What is being asked
Your task is to write out exactly the lines from the line containing "Streng geheim! Nur für" through the end of the records, inclusive at both ends.

Material to process
• • • •
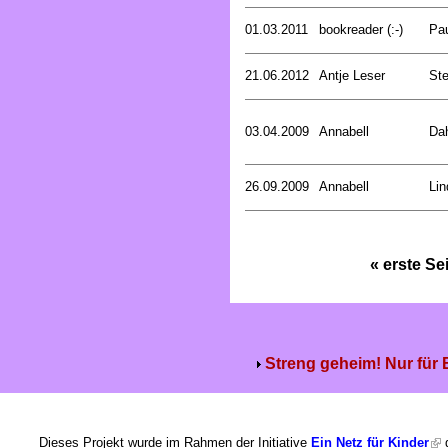
01.03.2011
bookreader (:-)
Pa
21.06.2012
Antje Leser
Ste
03.04.2009
Annabell
Dah
26.09.2009
Annabell
Lin
« erste Se
Streng geheim! Nur für
Dieses Projekt wurde im Rahmen der Initiative
Ein Netz für Kinder
g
• • • •
Finished exercise
Streng geheim! Nur für
Dieses Projekt wurde im Rahmen der Initiative
Ein Netz für Kinder
g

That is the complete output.